- _TRY IT_
Repeat every entry exactly as given.

- _RECORDED DATA_
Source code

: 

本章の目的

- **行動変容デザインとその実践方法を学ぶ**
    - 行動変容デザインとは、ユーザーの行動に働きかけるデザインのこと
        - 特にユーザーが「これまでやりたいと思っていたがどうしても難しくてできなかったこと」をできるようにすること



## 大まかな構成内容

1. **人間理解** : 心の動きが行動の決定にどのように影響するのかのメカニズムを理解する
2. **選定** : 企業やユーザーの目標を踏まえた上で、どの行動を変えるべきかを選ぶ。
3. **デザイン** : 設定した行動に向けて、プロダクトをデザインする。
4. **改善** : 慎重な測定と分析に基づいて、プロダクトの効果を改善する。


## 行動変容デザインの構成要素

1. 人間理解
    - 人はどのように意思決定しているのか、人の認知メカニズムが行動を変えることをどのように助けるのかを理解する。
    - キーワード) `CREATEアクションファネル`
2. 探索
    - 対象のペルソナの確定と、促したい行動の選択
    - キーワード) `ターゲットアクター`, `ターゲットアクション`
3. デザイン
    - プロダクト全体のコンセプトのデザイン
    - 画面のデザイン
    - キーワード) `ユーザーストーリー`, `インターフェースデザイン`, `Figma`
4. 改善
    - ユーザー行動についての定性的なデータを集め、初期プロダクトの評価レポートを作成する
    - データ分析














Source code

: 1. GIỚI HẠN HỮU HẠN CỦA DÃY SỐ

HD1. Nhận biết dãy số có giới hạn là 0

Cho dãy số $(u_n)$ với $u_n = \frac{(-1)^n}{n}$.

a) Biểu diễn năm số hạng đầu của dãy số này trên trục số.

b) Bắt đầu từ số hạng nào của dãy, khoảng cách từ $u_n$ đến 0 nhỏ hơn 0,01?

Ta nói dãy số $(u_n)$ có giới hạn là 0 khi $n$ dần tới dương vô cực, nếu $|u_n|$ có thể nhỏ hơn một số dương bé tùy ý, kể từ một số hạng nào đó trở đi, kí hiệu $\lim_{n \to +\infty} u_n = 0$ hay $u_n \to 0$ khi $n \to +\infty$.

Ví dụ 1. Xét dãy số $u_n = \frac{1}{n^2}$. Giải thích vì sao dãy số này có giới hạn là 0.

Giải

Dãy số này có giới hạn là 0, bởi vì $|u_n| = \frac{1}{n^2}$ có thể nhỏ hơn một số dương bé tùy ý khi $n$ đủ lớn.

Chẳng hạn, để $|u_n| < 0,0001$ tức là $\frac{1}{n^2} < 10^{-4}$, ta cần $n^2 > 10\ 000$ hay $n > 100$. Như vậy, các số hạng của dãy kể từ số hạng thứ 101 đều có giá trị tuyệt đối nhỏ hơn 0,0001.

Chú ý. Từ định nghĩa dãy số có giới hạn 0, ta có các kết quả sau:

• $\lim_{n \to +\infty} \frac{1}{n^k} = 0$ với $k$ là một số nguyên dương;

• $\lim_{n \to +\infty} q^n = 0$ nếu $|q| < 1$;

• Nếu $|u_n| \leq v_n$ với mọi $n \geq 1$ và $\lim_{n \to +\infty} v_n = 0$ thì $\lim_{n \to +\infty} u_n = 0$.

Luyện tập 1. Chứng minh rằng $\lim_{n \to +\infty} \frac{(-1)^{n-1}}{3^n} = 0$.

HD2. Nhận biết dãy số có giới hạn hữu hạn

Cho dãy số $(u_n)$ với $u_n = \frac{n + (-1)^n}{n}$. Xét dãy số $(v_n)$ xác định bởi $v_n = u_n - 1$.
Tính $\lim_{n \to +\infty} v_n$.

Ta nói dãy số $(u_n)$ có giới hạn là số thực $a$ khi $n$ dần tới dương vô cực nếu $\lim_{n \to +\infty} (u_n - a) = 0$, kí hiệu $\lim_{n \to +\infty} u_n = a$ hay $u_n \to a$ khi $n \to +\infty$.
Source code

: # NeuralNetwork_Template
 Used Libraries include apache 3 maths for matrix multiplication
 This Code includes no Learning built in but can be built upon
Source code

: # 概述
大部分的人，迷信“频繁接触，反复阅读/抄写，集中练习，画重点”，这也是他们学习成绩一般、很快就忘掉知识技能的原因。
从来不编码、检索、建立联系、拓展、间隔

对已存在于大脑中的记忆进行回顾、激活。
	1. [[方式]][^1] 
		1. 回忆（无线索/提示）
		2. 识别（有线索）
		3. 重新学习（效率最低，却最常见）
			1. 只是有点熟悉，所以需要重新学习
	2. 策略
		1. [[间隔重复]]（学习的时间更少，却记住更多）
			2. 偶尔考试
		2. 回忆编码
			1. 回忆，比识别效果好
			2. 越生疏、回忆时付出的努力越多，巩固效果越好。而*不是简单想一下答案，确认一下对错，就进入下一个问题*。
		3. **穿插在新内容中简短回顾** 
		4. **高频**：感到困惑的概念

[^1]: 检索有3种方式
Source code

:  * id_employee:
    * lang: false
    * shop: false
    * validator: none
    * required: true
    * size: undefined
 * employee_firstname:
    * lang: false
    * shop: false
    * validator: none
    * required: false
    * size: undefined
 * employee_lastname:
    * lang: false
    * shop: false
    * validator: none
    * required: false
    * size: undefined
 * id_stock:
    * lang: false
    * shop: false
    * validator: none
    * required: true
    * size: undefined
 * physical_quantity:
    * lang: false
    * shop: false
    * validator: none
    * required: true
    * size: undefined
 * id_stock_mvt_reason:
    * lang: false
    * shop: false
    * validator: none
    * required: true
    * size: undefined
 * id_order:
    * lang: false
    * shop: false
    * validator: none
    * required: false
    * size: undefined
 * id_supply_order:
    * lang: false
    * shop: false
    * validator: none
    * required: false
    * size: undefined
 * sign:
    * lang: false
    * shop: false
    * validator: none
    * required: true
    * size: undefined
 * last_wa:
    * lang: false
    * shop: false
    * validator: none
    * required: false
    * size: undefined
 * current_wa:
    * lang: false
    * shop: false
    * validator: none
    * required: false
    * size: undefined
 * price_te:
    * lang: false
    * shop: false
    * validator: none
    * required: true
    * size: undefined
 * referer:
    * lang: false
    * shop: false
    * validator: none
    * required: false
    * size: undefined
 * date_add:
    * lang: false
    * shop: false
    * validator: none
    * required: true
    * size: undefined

- _EXPECTED OUTPUT_
Source code

: 

本章の目的

- **行動変容デザインとその実践方法を学ぶ**
    - 行動変容デザインとは、ユーザーの行動に働きかけるデザインのこと
        - 特にユーザーが「これまでやりたいと思っていたがどうしても難しくてできなかったこと」をできるようにすること



## 大まかな構成内容

1. **人間理解** : 心の動きが行動の決定にどのように影響するのかのメカニズムを理解する
2. **選定** : 企業やユーザーの目標を踏まえた上で、どの行動を変えるべきかを選ぶ。
3. **デザイン** : 設定した行動に向けて、プロダクトをデザインする。
4. **改善** : 慎重な測定と分析に基づいて、プロダクトの効果を改善する。


## 行動変容デザインの構成要素

1. 人間理解
    - 人はどのように意思決定しているのか、人の認知メカニズムが行動を変えることをどのように助けるのかを理解する。
    - キーワード) `CREATEアクションファネル`
2. 探索
    - 対象のペルソナの確定と、促したい行動の選択
    - キーワード) `ターゲットアクター`, `ターゲットアクション`
3. デザイン
    - プロダクト全体のコンセプトのデザイン
    - 画面のデザイン
    - キーワード) `ユーザーストーリー`, `インターフェースデザイン`, `Figma`
4. 改善
    - ユーザー行動についての定性的なデータを集め、初期プロダクトの評価レポートを作成する
    - データ分析














Source code

: 1. GIỚI HẠN HỮU HẠN CỦA DÃY SỐ

HD1. Nhận biết dãy số có giới hạn là 0

Cho dãy số $(u_n)$ với $u_n = \frac{(-1)^n}{n}$.

a) Biểu diễn năm số hạng đầu của dãy số này trên trục số.

b) Bắt đầu từ số hạng nào của dãy, khoảng cách từ $u_n$ đến 0 nhỏ hơn 0,01?

Ta nói dãy số $(u_n)$ có giới hạn là 0 khi $n$ dần tới dương vô cực, nếu $|u_n|$ có thể nhỏ hơn một số dương bé tùy ý, kể từ một số hạng nào đó trở đi, kí hiệu $\lim_{n \to +\infty} u_n = 0$ hay $u_n \to 0$ khi $n \to +\infty$.

Ví dụ 1. Xét dãy số $u_n = \frac{1}{n^2}$. Giải thích vì sao dãy số này có giới hạn là 0.

Giải

Dãy số này có giới hạn là 0, bởi vì $|u_n| = \frac{1}{n^2}$ có thể nhỏ hơn một số dương bé tùy ý khi $n$ đủ lớn.

Chẳng hạn, để $|u_n| < 0,0001$ tức là $\frac{1}{n^2} < 10^{-4}$, ta cần $n^2 > 10\ 000$ hay $n > 100$. Như vậy, các số hạng của dãy kể từ số hạng thứ 101 đều có giá trị tuyệt đối nhỏ hơn 0,0001.

Chú ý. Từ định nghĩa dãy số có giới hạn 0, ta có các kết quả sau:

• $\lim_{n \to +\infty} \frac{1}{n^k} = 0$ với $k$ là một số nguyên dương;

• $\lim_{n \to +\infty} q^n = 0$ nếu $|q| < 1$;

• Nếu $|u_n| \leq v_n$ với mọi $n \geq 1$ và $\lim_{n \to +\infty} v_n = 0$ thì $\lim_{n \to +\infty} u_n = 0$.

Luyện tập 1. Chứng minh rằng $\lim_{n \to +\infty} \frac{(-1)^{n-1}}{3^n} = 0$.

HD2. Nhận biết dãy số có giới hạn hữu hạn

Cho dãy số $(u_n)$ với $u_n = \frac{n + (-1)^n}{n}$. Xét dãy số $(v_n)$ xác định bởi $v_n = u_n - 1$.
Tính $\lim_{n \to +\infty} v_n$.

Ta nói dãy số $(u_n)$ có giới hạn là số thực $a$ khi $n$ dần tới dương vô cực nếu $\lim_{n \to +\infty} (u_n - a) = 0$, kí hiệu $\lim_{n \to +\infty} u_n = a$ hay $u_n \to a$ khi $n \to +\infty$.
Source code

: # NeuralNetwork_Template
 Used Libraries include apache 3 maths for matrix multiplication
 This Code includes no Learning built in but can be built upon
Source code

: # 概述
大部分的人，迷信“频繁接触，反复阅读/抄写，集中练习，画重点”，这也是他们学习成绩一般、很快就忘掉知识技能的原因。
从来不编码、检索、建立联系、拓展、间隔

对已存在于大脑中的记忆进行回顾、激活。
	1. [[方式]][^1] 
		1. 回忆（无线索/提示）
		2. 识别（有线索）
		3. 重新学习（效率最低，却最常见）
			1. 只是有点熟悉，所以需要重新学习
	2. 策略
		1. [[间隔重复]]（学习的时间更少，却记住更多）
			2. 偶尔考试
		2. 回忆编码
			1. 回忆，比识别效果好
			2. 越生疏、回忆时付出的努力越多，巩固效果越好。而*不是简单想一下答案，确认一下对错，就进入下一个问题*。
		3. **穿插在新内容中简短回顾** 
		4. **高频**：感到困惑的概念

[^1]: 检索有3种方式
Source code

:  * id_employee:
    * lang: false
    * shop: false
    * validator: none
    * required: true
    * size: undefined
 * employee_firstname:
    * lang: false
    * shop: false
    * validator: none
    * required: false
    * size: undefined
 * employee_lastname:
    * lang: false
    * shop: false
    * validator: none
    * required: false
    * size: undefined
 * id_stock:
    * lang: false
    * shop: false
    * validator: none
    * required: true
    * size: undefined
 * physical_quantity:
    * lang: false
    * shop: false
    * validator: none
    * required: true
    * size: undefined
 * id_stock_mvt_reason:
    * lang: false
    * shop: false
    * validator: none
    * required: true
    * size: undefined
 * id_order:
    * lang: false
    * shop: false
    * validator: none
    * required: false
    * size: undefined
 * id_supply_order:
    * lang: false
    * shop: false
    * validator: none
    * required: false
    * size: undefined
 * sign:
    * lang: false
    * shop: false
    * validator: none
    * required: true
    * size: undefined
 * last_wa:
    * lang: false
    * shop: false
    * validator: none
    * required: false
    * size: undefined
 * current_wa:
    * lang: false
    * shop: false
    * validator: none
    * required: false
    * size: undefined
 * price_te:
    * lang: false
    * shop: false
    * validator: none
    * required: true
    * size: undefined
 * referer:
    * lang: false
    * shop: false
    * validator: none
    * required: false
    * size: undefined
 * date_add:
    * lang: false
    * shop: false
    * validator: none
    * required: true
    * size: undefined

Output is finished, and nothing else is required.